--- BEGIN SOURCE DOCUMENT ---
Commentary

The Parallel Universe of Mobile Search

One day in the future, mobile search might appear indistinguishable from Web queries. But for now, people come to mobile search with very different expectations than Web search.

"The mobile Web is a parallel universe created for people on-the-go," says Omar Tawakol, chief advertising officer of Medio. "The state of mind is different."

In the short term, people still look first to customize their phones with downloadable ringtones and wallpapers. For now, mobile content vendors are to the mobile search market what Web services and ISPs were to Web advertising in the 1990s, a new category of advertisers uniquely aligned to this early adopter demo. Because inventory and audience are still relatively limited, the first wave of buyers purchase mobile search in categories and bundles of keywords rather than specific terms.
--- END SOURCE DOCUMENT ---
Repeat the mobile search commentary starting at "One day in the" and ending at "than Web search.", substituting "assumptions" for "expectations".
--- BEGIN DATA EXCERPT ---
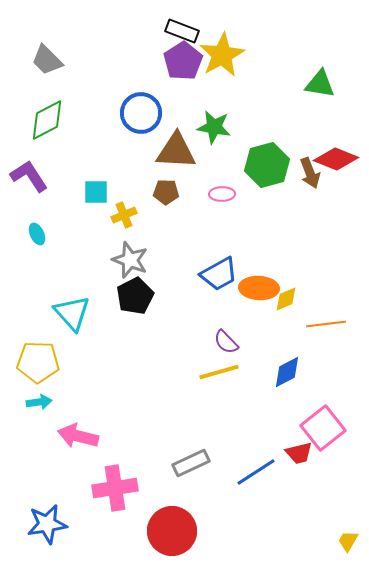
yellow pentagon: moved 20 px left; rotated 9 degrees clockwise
--- END DATA EXCERPT ---
▸ SOLUTION FOR THIS PROBLEM:
One day in the future, mobile search might appear indistinguishable from Web queries. But for now, people come to mobile search with very different assumptions than Web search.